I am probably making this book sound complex and difficult, and it isn't. The stories are honest, fresh and interesting, funny and poignant, - and the overall sense one gets is of a profound awareness of the shared human condition with just a glimpse of redemption (although the short story "Story for fools" puts that squarely in our own hands rather than any wider God).

My one gripe? Well, this is more about shedding light on being human, as opposed to being Greek! That said, there are some great descriptions of Greece both rural and urban, but at the end of the day this is a fascinating collection by a Greek author who demonstrates that - at least in a European context - our national psyches are not so different.

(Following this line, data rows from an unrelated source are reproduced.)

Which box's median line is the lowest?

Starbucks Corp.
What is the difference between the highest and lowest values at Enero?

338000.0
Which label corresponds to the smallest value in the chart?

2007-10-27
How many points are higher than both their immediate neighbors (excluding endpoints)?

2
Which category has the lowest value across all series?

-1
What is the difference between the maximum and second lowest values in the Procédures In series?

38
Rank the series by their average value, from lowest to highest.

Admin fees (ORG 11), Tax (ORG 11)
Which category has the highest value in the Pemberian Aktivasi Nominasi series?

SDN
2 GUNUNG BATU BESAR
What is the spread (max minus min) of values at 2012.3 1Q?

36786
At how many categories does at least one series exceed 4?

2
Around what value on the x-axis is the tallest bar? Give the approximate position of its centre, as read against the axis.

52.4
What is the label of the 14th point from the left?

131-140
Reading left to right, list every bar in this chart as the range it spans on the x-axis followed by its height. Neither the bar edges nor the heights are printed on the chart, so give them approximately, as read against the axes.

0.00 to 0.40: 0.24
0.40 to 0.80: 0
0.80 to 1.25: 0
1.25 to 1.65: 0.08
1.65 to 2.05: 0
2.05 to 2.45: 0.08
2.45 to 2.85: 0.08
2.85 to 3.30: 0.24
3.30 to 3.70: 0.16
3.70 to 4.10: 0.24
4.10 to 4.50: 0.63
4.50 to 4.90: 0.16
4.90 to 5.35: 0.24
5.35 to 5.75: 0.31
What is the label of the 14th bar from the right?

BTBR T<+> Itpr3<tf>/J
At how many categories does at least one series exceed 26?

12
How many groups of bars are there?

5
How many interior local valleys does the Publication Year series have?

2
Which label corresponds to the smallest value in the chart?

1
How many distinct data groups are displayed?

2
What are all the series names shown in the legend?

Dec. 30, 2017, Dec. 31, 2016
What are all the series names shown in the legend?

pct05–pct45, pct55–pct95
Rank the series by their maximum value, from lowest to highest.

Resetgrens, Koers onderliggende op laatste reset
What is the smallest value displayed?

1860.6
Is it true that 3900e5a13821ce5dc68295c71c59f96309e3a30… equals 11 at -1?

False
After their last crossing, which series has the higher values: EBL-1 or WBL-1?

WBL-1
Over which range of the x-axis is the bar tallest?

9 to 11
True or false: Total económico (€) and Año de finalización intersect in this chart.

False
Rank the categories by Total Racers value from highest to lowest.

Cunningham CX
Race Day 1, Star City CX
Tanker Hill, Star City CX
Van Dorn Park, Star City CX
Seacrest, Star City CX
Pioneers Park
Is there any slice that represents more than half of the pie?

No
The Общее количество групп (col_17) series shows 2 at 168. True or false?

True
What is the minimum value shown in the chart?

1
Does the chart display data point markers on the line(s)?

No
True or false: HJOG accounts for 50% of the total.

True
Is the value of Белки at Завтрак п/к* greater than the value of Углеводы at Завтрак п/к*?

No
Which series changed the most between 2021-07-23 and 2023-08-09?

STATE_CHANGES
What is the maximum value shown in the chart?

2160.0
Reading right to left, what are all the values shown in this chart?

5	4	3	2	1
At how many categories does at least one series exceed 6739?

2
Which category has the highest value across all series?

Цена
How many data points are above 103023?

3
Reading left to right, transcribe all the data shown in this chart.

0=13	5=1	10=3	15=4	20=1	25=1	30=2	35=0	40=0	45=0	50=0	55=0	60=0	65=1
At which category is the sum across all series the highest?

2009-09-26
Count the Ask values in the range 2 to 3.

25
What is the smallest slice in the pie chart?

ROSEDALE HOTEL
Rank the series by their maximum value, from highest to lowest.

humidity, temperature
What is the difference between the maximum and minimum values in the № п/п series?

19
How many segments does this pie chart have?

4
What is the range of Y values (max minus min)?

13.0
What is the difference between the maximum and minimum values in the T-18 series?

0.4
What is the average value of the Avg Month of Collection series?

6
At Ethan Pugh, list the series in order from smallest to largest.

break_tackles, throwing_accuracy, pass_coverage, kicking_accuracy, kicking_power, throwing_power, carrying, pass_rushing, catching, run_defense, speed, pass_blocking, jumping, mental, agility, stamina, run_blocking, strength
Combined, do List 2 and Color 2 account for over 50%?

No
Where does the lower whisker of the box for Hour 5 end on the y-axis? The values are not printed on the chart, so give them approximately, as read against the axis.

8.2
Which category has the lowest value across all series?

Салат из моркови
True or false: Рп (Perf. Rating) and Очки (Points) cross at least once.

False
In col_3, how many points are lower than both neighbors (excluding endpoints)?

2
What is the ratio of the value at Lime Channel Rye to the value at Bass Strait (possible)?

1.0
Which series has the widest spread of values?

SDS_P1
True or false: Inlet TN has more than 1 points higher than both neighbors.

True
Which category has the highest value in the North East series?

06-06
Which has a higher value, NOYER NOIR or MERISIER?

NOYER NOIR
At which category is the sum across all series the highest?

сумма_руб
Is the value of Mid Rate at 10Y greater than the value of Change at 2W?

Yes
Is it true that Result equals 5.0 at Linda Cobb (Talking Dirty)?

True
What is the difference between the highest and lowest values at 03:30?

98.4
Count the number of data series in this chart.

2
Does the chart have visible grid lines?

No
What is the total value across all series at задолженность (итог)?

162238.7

Which makes my next port of call particularly interesting. The work is another set of short stories by a female author: 'Ledra Street'. However this work is set in divided Cyprus (i.e. divided between Greece and Turkey). The setting of Ledra Street is particularly interesting, as this is a street which is divided in two within Nicosia - which is itself a unique example of a city divided between the two states since the Turkish intervention in 1974.

As such, this setting forms an interesting bridge between Western and Eastern 'Europe', (as well as a suitable destination en route to Turkey from Greece) and I shall update this blog once with my humble thoughts, once I have finished the book.